Dans l’ensemble, l’approche de Trump en matière de sanctions dépendra probablement de la nature du marché pétrolier lorsqu’il prendra ses fonctions, a déclaré David Goldwyn, président de Goldwyn Global Strategies et président du groupe consultatif sur l’énergie du Centre mondial de l’énergie de l’Atlantic Council. « Plus le marché est faible, plus la probabilité de sanctions plus strictes est élevée », a-t-il déclaré.

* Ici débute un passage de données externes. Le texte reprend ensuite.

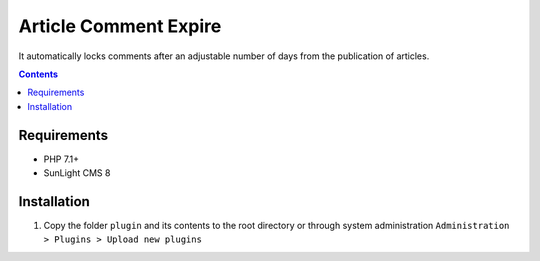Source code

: Article Comment Expire
################

It automatically locks comments after an adjustable number of days from the publication of articles.

.. contents::

Requirements
************

- PHP 7.1+
- SunLight CMS 8

Installation
************

#. Copy the folder ``plugin`` and its contents to the root directory or through system administration ``Administration > Plugins > Upload new plugins``
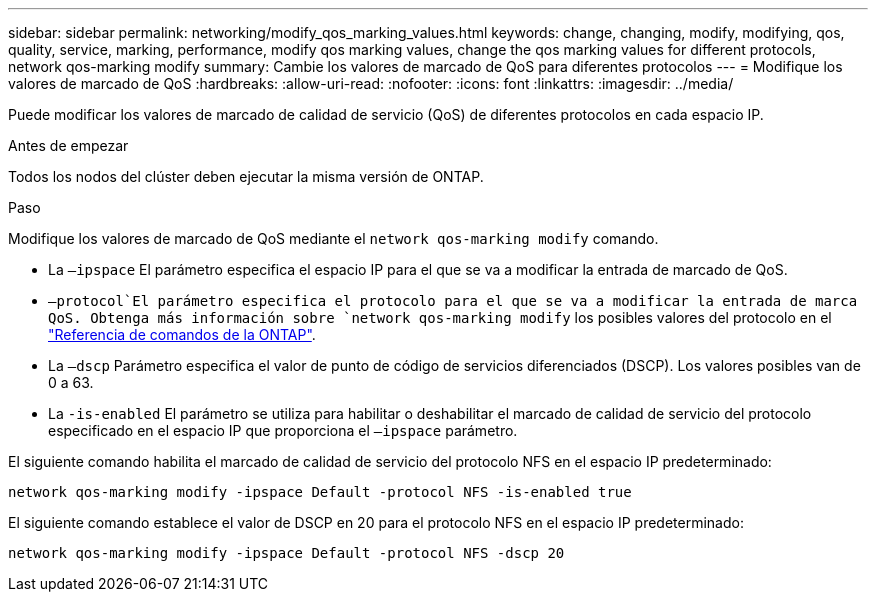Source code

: ---
sidebar: sidebar 
permalink: networking/modify_qos_marking_values.html 
keywords: change, changing, modify, modifying, qos, quality, service, marking, performance, modify qos marking values, change the qos marking values for different protocols, network qos-marking modify 
summary: Cambie los valores de marcado de QoS para diferentes protocolos 
---
= Modifique los valores de marcado de QoS
:hardbreaks:
:allow-uri-read: 
:nofooter: 
:icons: font
:linkattrs: 
:imagesdir: ../media/


[role="lead"]
Puede modificar los valores de marcado de calidad de servicio (QoS) de diferentes protocolos en cada espacio IP.

.Antes de empezar
Todos los nodos del clúster deben ejecutar la misma versión de ONTAP.

.Paso
Modifique los valores de marcado de QoS mediante el `network qos-marking modify` comando.

* La `–ipspace` El parámetro especifica el espacio IP para el que se va a modificar la entrada de marcado de QoS.
*  `–protocol`El parámetro especifica el protocolo para el que se va a modificar la entrada de marca QoS. Obtenga más información sobre `network qos-marking modify` los posibles valores del protocolo en el link:https://docs.netapp.com/us-en/ontap-cli/network-qos-marking-modify.html["Referencia de comandos de la ONTAP"^].
* La `–dscp` Parámetro especifica el valor de punto de código de servicios diferenciados (DSCP). Los valores posibles van de 0 a 63.
* La `-is-enabled` El parámetro se utiliza para habilitar o deshabilitar el marcado de calidad de servicio del protocolo especificado en el espacio IP que proporciona el `–ipspace` parámetro.


El siguiente comando habilita el marcado de calidad de servicio del protocolo NFS en el espacio IP predeterminado:

....
network qos-marking modify -ipspace Default -protocol NFS -is-enabled true
....
El siguiente comando establece el valor de DSCP en 20 para el protocolo NFS en el espacio IP predeterminado:

....
network qos-marking modify -ipspace Default -protocol NFS -dscp 20
....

Effectivement, une répression contre l’Iran, membre de l’OPEP, soutiendrait les prix mondiaux du pétrole, mais cet effet pourrait également être compensé par d’autres politiques de Trump, comme des mesures visant à accroître les forages nationaux, l’imposition de tarifs douaniers à la Chine qui pourraient déprimer l’activité économique, ou un assouplissement des relations avec la Russie qui pourrait libérer ses expéditions de brut sanctionnées.

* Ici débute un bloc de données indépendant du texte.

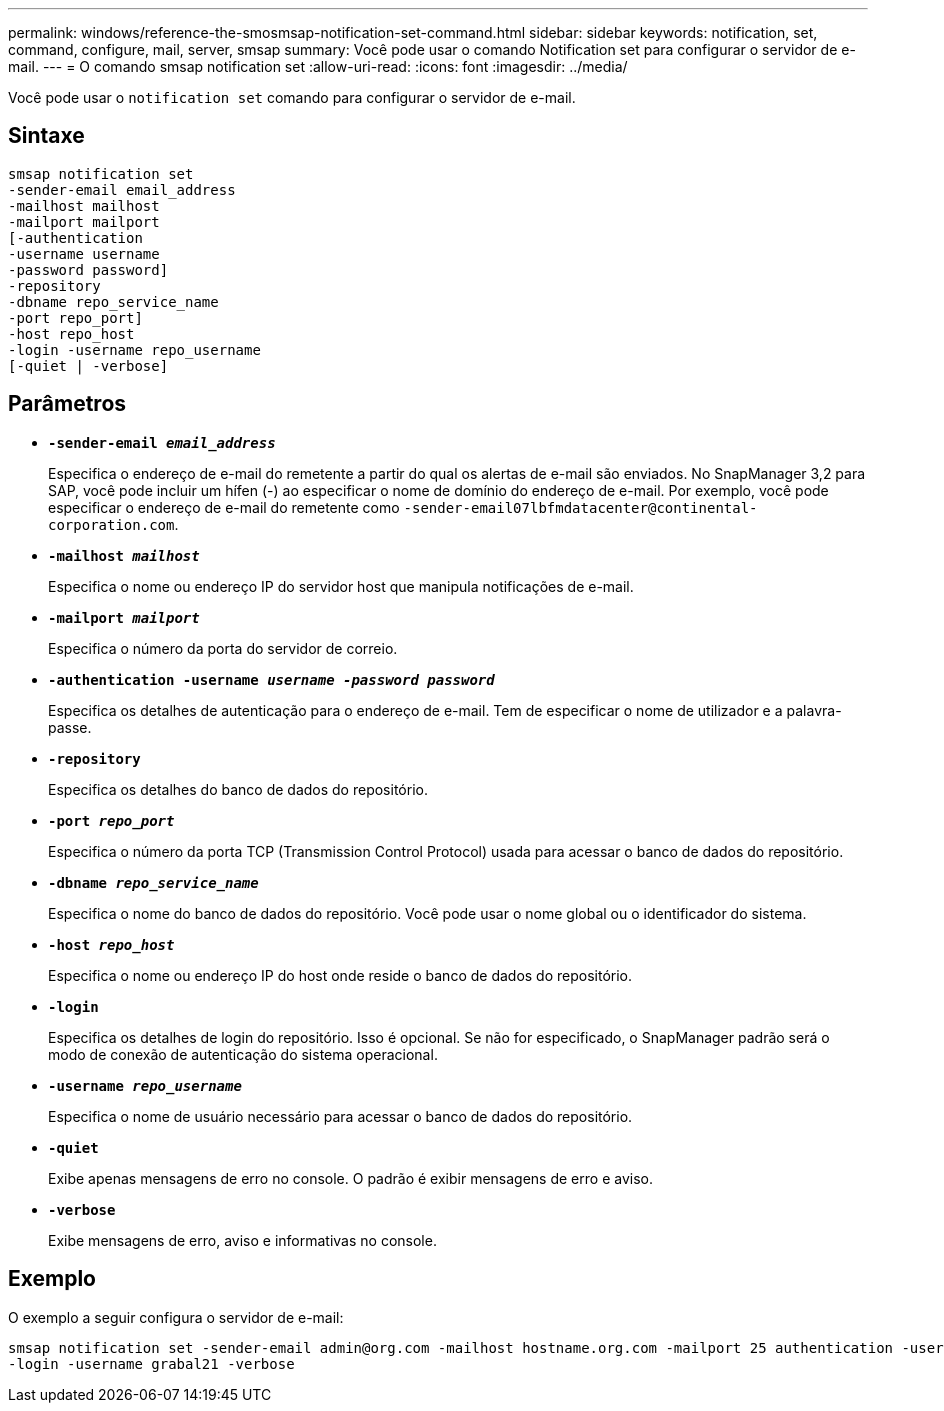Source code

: ---
permalink: windows/reference-the-smosmsap-notification-set-command.html 
sidebar: sidebar 
keywords: notification, set, command, configure, mail, server, smsap 
summary: Você pode usar o comando Notification set para configurar o servidor de e-mail. 
---
= O comando smsap notification set
:allow-uri-read: 
:icons: font
:imagesdir: ../media/


[role="lead"]
Você pode usar o `notification set` comando para configurar o servidor de e-mail.



== Sintaxe

[listing]
----

smsap notification set
-sender-email email_address
-mailhost mailhost
-mailport mailport
[-authentication
-username username
-password password]
-repository
-dbname repo_service_name
-port repo_port]
-host repo_host
-login -username repo_username
[-quiet | -verbose]
----


== Parâmetros

* *`-sender-email _email_address_`*
+
Especifica o endereço de e-mail do remetente a partir do qual os alertas de e-mail são enviados. No SnapManager 3,2 para SAP, você pode incluir um hífen (-) ao especificar o nome de domínio do endereço de e-mail. Por exemplo, você pode especificar o endereço de e-mail do remetente como `+-sender-email07lbfmdatacenter@continental-corporation.com+`.

* *`-mailhost _mailhost_`*
+
Especifica o nome ou endereço IP do servidor host que manipula notificações de e-mail.

* *`-mailport _mailport_`*
+
Especifica o número da porta do servidor de correio.

* *`-authentication -username _username -password password_`*
+
Especifica os detalhes de autenticação para o endereço de e-mail. Tem de especificar o nome de utilizador e a palavra-passe.

* *`-repository`*
+
Especifica os detalhes do banco de dados do repositório.

* *`-port _repo_port_`*
+
Especifica o número da porta TCP (Transmission Control Protocol) usada para acessar o banco de dados do repositório.

* *`-dbname _repo_service_name_`*
+
Especifica o nome do banco de dados do repositório. Você pode usar o nome global ou o identificador do sistema.

* *`-host _repo_host_`*
+
Especifica o nome ou endereço IP do host onde reside o banco de dados do repositório.

* *`-login`*
+
Especifica os detalhes de login do repositório. Isso é opcional. Se não for especificado, o SnapManager padrão será o modo de conexão de autenticação do sistema operacional.

* *`-username _repo_username_`*
+
Especifica o nome de usuário necessário para acessar o banco de dados do repositório.

* *`-quiet`*
+
Exibe apenas mensagens de erro no console. O padrão é exibir mensagens de erro e aviso.

* *`-verbose`*
+
Exibe mensagens de erro, aviso e informativas no console.





== Exemplo

O exemplo a seguir configura o servidor de e-mail:

[listing]
----
smsap notification set -sender-email admin@org.com -mailhost hostname.org.com -mailport 25 authentication -username davis -password davis -repository -port 1521 -dbname SMSAPREPO -host hotspur
-login -username grabal21 -verbose
----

Les producteurs de pétrole américains s’attendent à une diminution des réglementations sur la production de brut sous la présidence de Donald Trump, ce qui pourrait signifier une offre de pétrole plus élevée et, par conséquent, des prix plus bas. Mais une nouvelle poussée vers l’ouverture de projets de forage, mettant davantage d’offre sur le marché, conduirait à une baisse des prix, diminuant ainsi les revenus des producteurs américains, a déclaré Cole Smead, président et directeur général de Smead Capital.

« Si l’administration Trump ouvre les concessions fédérales pour le pétrole et le gaz, les terres fédérales obtiendraient 25 % des revenus par baril. Vous aurez beaucoup de mal à trouver une compagnie pétrolière capable de gagner de l’argent à 52,50 dollars le baril avec ce qu’il lui reste d’un baril à 70 dollars », Smead, dans des notes envoyées par courriel. « La seule chose qui incitera les foreurs à forer, ce sont des prix du pétrole plus élevés basés sur ces marges. »

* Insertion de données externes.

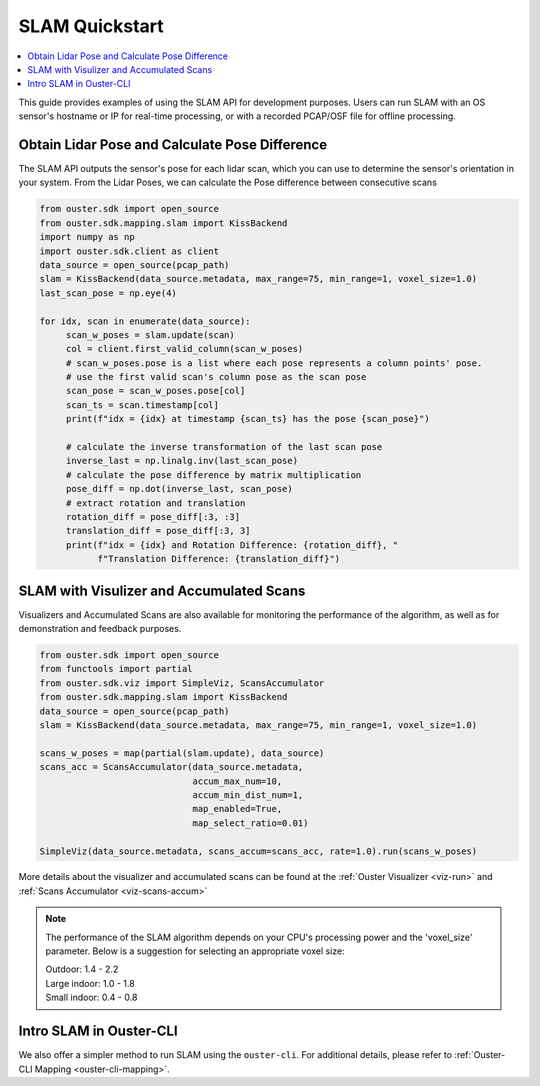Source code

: ===============
SLAM Quickstart
===============

.. contents::
   :local:
   :depth: 3

.. _slam-api-example:

This guide provides examples of using the SLAM API for development purposes.
Users can run SLAM with an OS sensor's hostname or IP for real-time processing, or with a recorded PCAP/OSF file for offline processing.


Obtain Lidar Pose and Calculate Pose Difference
===============================================
The SLAM API outputs the sensor's pose for each lidar scan, which you can use to determine the
sensor's orientation in your system. From the Lidar Poses, we can calculate the Pose difference
between consecutive scans

.. code:: python

   from ouster.sdk import open_source
   from ouster.sdk.mapping.slam import KissBackend
   import numpy as np
   import ouster.sdk.client as client
   data_source = open_source(pcap_path)
   slam = KissBackend(data_source.metadata, max_range=75, min_range=1, voxel_size=1.0)
   last_scan_pose = np.eye(4)

   for idx, scan in enumerate(data_source):
        scan_w_poses = slam.update(scan)
        col = client.first_valid_column(scan_w_poses)
        # scan_w_poses.pose is a list where each pose represents a column points' pose.
        # use the first valid scan's column pose as the scan pose
        scan_pose = scan_w_poses.pose[col]
        scan_ts = scan.timestamp[col]
        print(f"idx = {idx} at timestamp {scan_ts} has the pose {scan_pose}")

        # calculate the inverse transformation of the last scan pose
        inverse_last = np.linalg.inv(last_scan_pose)
        # calculate the pose difference by matrix multiplication
        pose_diff = np.dot(inverse_last, scan_pose)
        # extract rotation and translation
        rotation_diff = pose_diff[:3, :3]
        translation_diff = pose_diff[:3, 3]
        print(f"idx = {idx} and Rotation Difference: {rotation_diff}, "
              f"Translation Difference: {translation_diff}")


SLAM with Visulizer and Accumulated Scans
=========================================
Visualizers and Accumulated Scans are also available for monitoring the performance of the algorithm,
as well as for demonstration and feedback purposes.

.. code:: python

   from ouster.sdk import open_source
   from functools import partial
   from ouster.sdk.viz import SimpleViz, ScansAccumulator
   from ouster.sdk.mapping.slam import KissBackend
   data_source = open_source(pcap_path)
   slam = KissBackend(data_source.metadata, max_range=75, min_range=1, voxel_size=1.0)

   scans_w_poses = map(partial(slam.update), data_source)
   scans_acc = ScansAccumulator(data_source.metadata,
                                accum_max_num=10,
                                accum_min_dist_num=1,
                                map_enabled=True,
                                map_select_ratio=0.01)

   SimpleViz(data_source.metadata, scans_accum=scans_acc, rate=1.0).run(scans_w_poses)

More details about the visualizer and accumulated scans can be found at the
:ref:`Ouster Visualizer <viz-run>` and :ref:`Scans Accumulator <viz-scans-accum>`


.. note::

   The performance of the SLAM algorithm depends on your CPU's processing power and the 'voxel_size'
   parameter.
   Below is a suggestion for selecting an appropriate voxel size:

   | Outdoor: 1.4 - 2.2
   | Large indoor: 1.0 - 1.8
   | Small indoor: 0.4 - 0.8


Intro SLAM in Ouster-CLI
========================
We also offer a simpler method to run SLAM using the ``ouster-cli``. For additional details, please refer to :ref:`Ouster-CLI Mapping <ouster-cli-mapping>`.
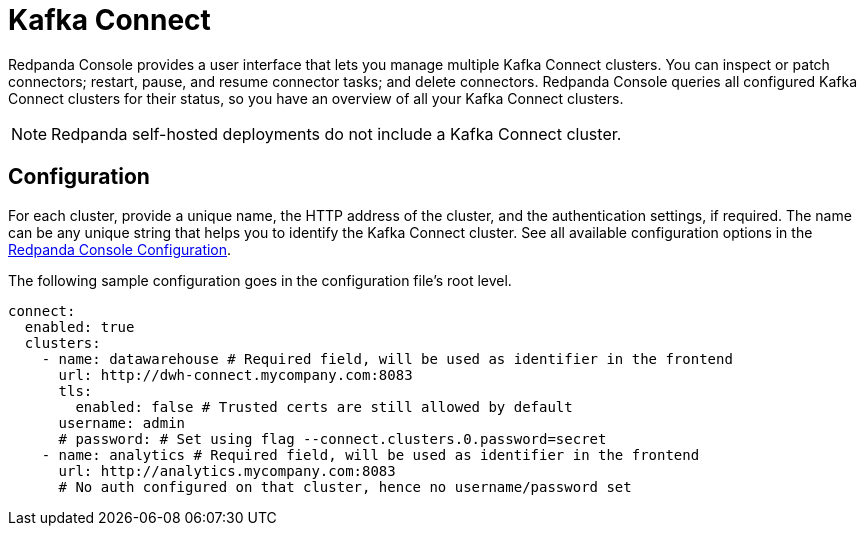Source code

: = Kafka Connect
:description: Connect one or more Kafka Connect clusters with Redpanda Console.
:page-aliases: console:features/kafka-connect.adoc
:page-categories: Redpanda Console


Redpanda Console provides a user interface that lets you manage multiple Kafka Connect clusters.
You can inspect or patch connectors; restart, pause, and resume connector tasks; and delete connectors.
Redpanda Console queries all configured Kafka Connect
clusters for their status, so you have an overview of all your Kafka Connect clusters.

ifndef::env-cloud[]
NOTE: Redpanda self-hosted deployments do not include a Kafka Connect cluster.
endif::[]

ifdef::env-cloud[]
For information about Redpanda managed connectors to different data systems, see xref:deploy:deployment-option/cloud/managed-connectors/index.adoc[].
endif::[]

== Configuration

For each cluster, provide a unique name,
the HTTP address of the cluster, and the authentication settings, if required. The name can be any unique string that
helps you to identify the Kafka Connect cluster. 
See all available configuration options in the xref:reference:console/config.adoc[Redpanda Console Configuration].

The following sample configuration goes in the configuration file's root level.

[,yaml]
----
connect:
  enabled: true
  clusters:
    - name: datawarehouse # Required field, will be used as identifier in the frontend
      url: http://dwh-connect.mycompany.com:8083
      tls:
        enabled: false # Trusted certs are still allowed by default
      username: admin
      # password: # Set using flag --connect.clusters.0.password=secret
    - name: analytics # Required field, will be used as identifier in the frontend
      url: http://analytics.mycompany.com:8083
      # No auth configured on that cluster, hence no username/password set
----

Alors, Washington devra décider comment prioriser les achats chinois de pétrole iranien par rapport à d’autres objectifs de la politique américaine, notamment entraver le soutien de la Chine à la guerre russe en Ukraine. Sanctionner des entités chinoises pour leur implication dans le commerce du pétrole iranien pourrait rendre plus difficile l’obtention d’une coopération chinoise sur d’autres questions.

Pékin a averti que la menace que représentent les sanctions pour le commerce de la Chine avec l’Iran « crée de sérieux obstacles à la coopération sino-américaine dans les domaines concernés ». De plus, si les raffineries privées chinoise cessaient d’acheter du pétrole iranien, elles en achèteraient probablement davantage à un autre pays sanctionné : la Russie.